Use cx_Oracle to connect to an Oracle server

cx_Oracle is a module that enables access to Oracle Database and conforms to the Python database API specification. Using cx_Oracle requires Oracle Client libraries to be installed. These provide the necessary network connectivity allowing cx_Oracle to access an Oracle Database instance.

Oracle Instant Client enables the development and deployment of applications that connect to Oracle Database, either on-premise or in the Cloud. The Instant Client libraries provide the necessary network connectivity and advanced data features to make full use of Oracle Database. The libraries are used by the Oracle APIs of popular languages and environments including Python, Node.js, Go, PHP and Ruby, as well as providing access for Oracle Call Interface (OCI), Oracle C++ Call Interface (OCCI), JDBC-OCI, ODBC and Pro*C applications.

Since Oracle Instant Client is not included in the Databricks clusters, it has to be installed and environment variables need to be configured in order to connect to an on-prem or cloud oracle server.

If Oracle Instant Client is not installed or the environment variables are not configured correctly, you will get a database error.

DatabaseError: DPI-1047: Cannot locate a 64-bit Oracle Client library: 'libclntsh.so: cannot open shared object file: No such file or directory'.

Install overview

The following steps need to be performed in order to properly install cx_Oracle and the client libraries.

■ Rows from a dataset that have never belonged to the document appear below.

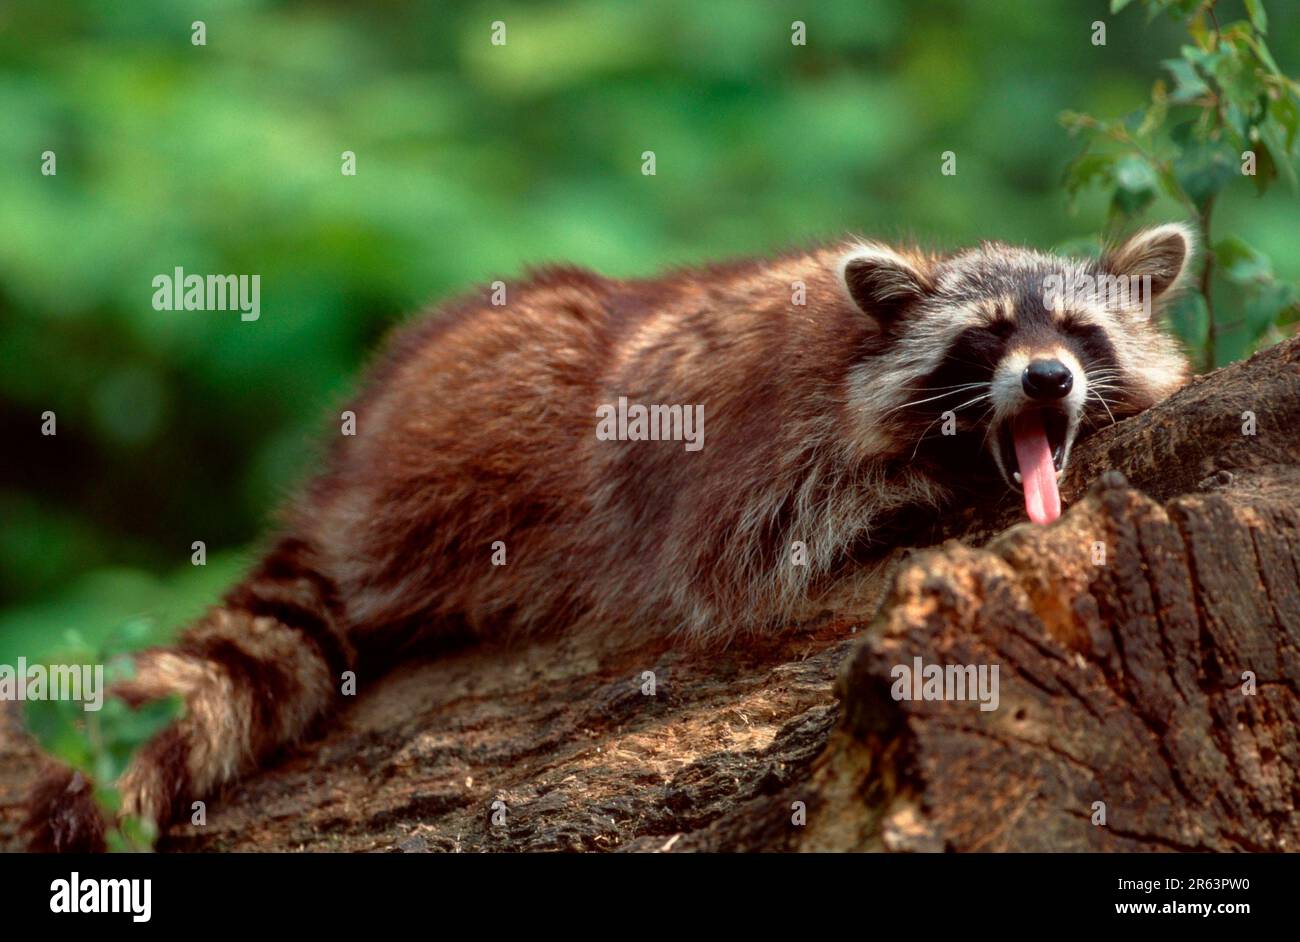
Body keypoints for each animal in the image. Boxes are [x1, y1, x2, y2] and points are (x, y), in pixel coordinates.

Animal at [24, 223, 1193, 851]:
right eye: (988, 338)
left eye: (1078, 332)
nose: (1047, 380)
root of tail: (340, 482)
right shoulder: (758, 457)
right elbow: (750, 557)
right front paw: (914, 488)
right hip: (482, 443)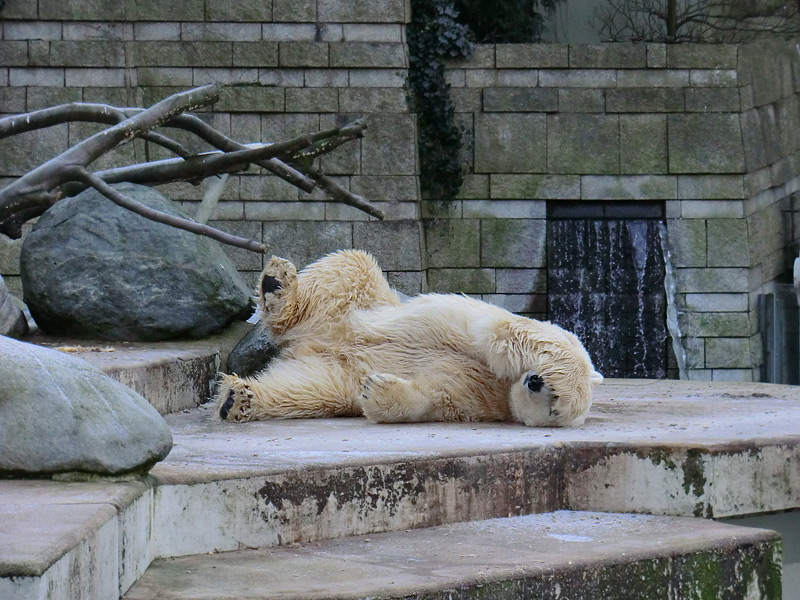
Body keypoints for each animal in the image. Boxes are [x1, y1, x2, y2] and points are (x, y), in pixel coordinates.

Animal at [216, 248, 604, 426]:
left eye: (551, 410)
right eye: (554, 398)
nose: (535, 381)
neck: (501, 387)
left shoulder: (474, 399)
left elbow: (432, 397)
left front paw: (377, 390)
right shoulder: (485, 328)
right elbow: (509, 332)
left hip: (328, 369)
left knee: (305, 389)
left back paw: (238, 398)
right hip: (357, 302)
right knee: (350, 267)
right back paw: (278, 286)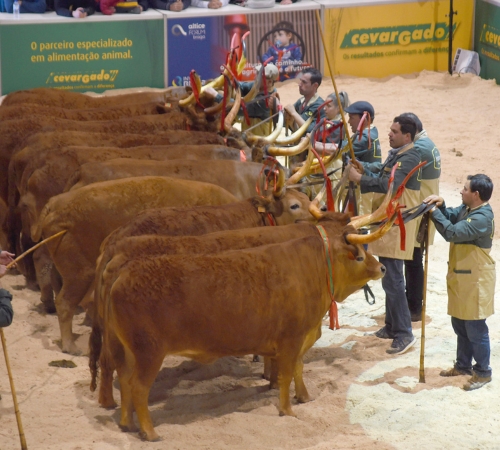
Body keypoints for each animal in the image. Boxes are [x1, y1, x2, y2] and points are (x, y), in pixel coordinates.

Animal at [90, 213, 386, 442]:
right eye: (360, 256)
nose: (382, 267)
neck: (312, 268)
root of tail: (124, 269)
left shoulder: (297, 340)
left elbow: (296, 370)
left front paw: (303, 397)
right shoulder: (291, 339)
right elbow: (287, 374)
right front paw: (288, 410)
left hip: (128, 351)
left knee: (125, 380)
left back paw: (127, 423)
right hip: (148, 353)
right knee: (138, 387)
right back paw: (150, 432)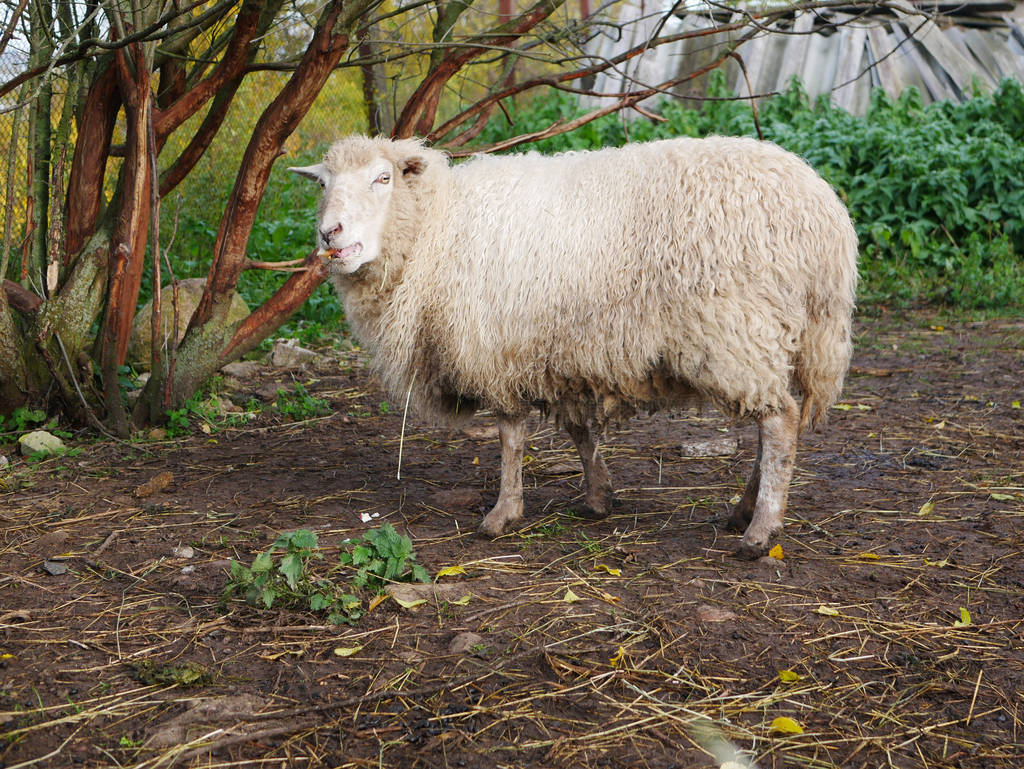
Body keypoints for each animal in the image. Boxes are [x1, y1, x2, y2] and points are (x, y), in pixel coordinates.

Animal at [292, 135, 860, 557]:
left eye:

Instead of performing these steps manually, you should use an init script.

  1. Download the latest version of the Oracle Instant Client Basic Light Package (ZIP) from the Oracle Instant Client Downloads for Linux x86-64 (64-bit) page.
  2. Unzip the contents to a folder.
  3. Upload the instant client folder to a cluster.
  4. Copy the instant client folder to a system directory.
  5. Set the environment variables LD_LIBRARY_PATH and ORACLE_HOME.
  6. Install cx_Oracle from PyPI.
  7. Restart the cluster.

Create an init script

Use this template to create a cluster-scoped init script that automatically downloads and installs the Oracle Instant Client.

​​​​​dbutils.fs.put("dbfs:/databricks/<init-script-folder>/oracle_ctl.sh","""
#!/bin/bash
wget --quiet -O /tmp/instantclient-basiclite-linuxx64.zip https://download.oracle.com/otn_software/linux/instantclient/instantclient-basiclite-linuxx64.zip
unzip /tmp/instantclient-basiclite-linuxx64.zip -d /databricks/driver/oracle_ctl/
sudo echo 'export LD_LIBRARY_PATH="/databricks/driver/oracle_ctl/"' >> /databricks/spark/conf/spark-env.sh
sudo echo 'export ORACLE_HOME="/databricks/driver/oracle_ctl/"' >> /databricks/spark/conf/spark-env.sh
""", True)

Configure the init script

Install the newly created init script as a cluster-scoped init script.

You will need the full path to the location of the script (dbfs:/databricks/<init-script-folder>/oracle_ctl.sh).

Install cx_Oracle library

Install cx_Oracle as a cluster-installed library.

Restart the cluster

Restart your cluster after cx_Oracle and the client libraries have been installed.

You can now access your Oracle server.